> INPUT
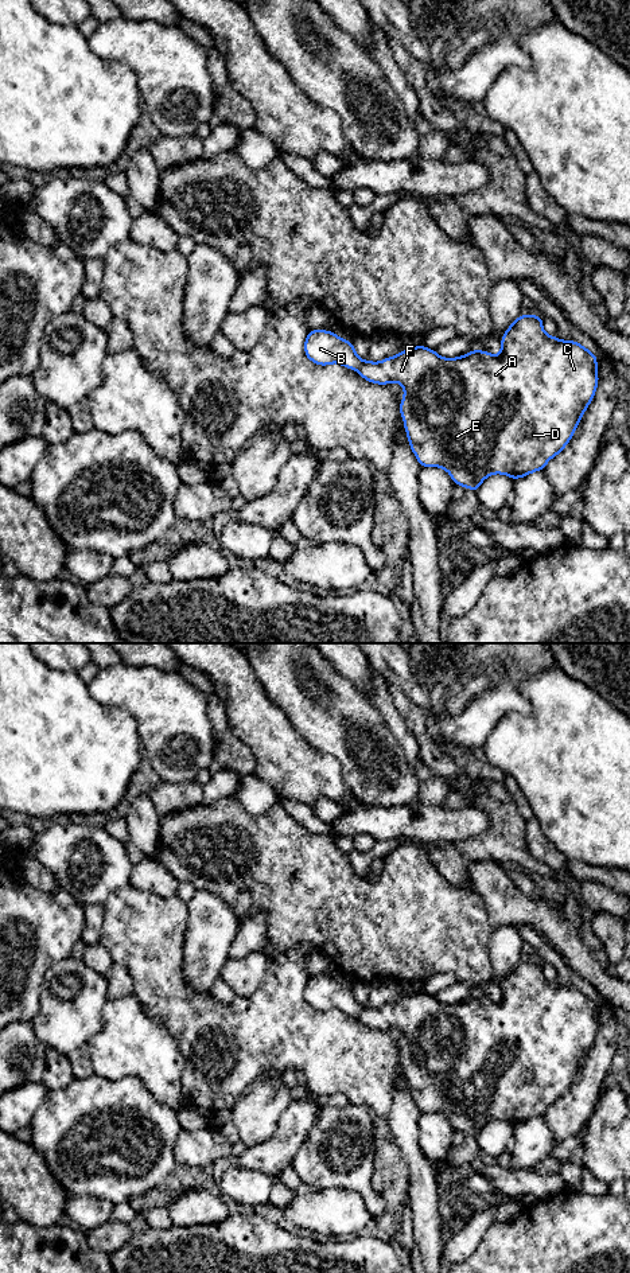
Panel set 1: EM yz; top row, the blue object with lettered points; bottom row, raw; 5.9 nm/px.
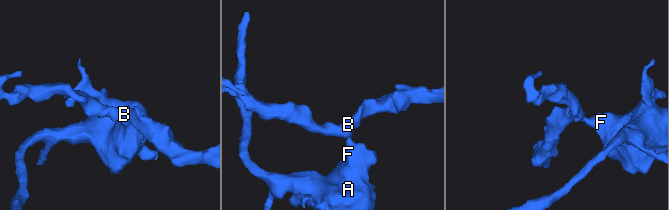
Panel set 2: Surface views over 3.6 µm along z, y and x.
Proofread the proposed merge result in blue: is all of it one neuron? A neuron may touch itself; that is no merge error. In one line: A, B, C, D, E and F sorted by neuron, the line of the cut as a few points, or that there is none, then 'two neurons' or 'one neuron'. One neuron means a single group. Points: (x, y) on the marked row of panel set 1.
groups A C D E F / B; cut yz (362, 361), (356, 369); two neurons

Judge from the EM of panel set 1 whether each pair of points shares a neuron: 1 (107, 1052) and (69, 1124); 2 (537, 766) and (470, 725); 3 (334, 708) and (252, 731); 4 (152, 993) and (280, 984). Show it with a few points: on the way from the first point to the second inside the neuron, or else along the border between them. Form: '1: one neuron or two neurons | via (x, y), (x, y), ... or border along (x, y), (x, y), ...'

> REQUIRED ACTION
Once the line containing "Panel set 2: Surface" has been copied, stop; everything from the first line of the data up to it must be copied exactly, without pictures.

> TASK ANSWER
Panel set 1: EM yz; top row, the blue object with lettered points; bottom row, raw; 5.9 nm/px.
Panel set 2: Surface views over 3.6 µm along z, y and x.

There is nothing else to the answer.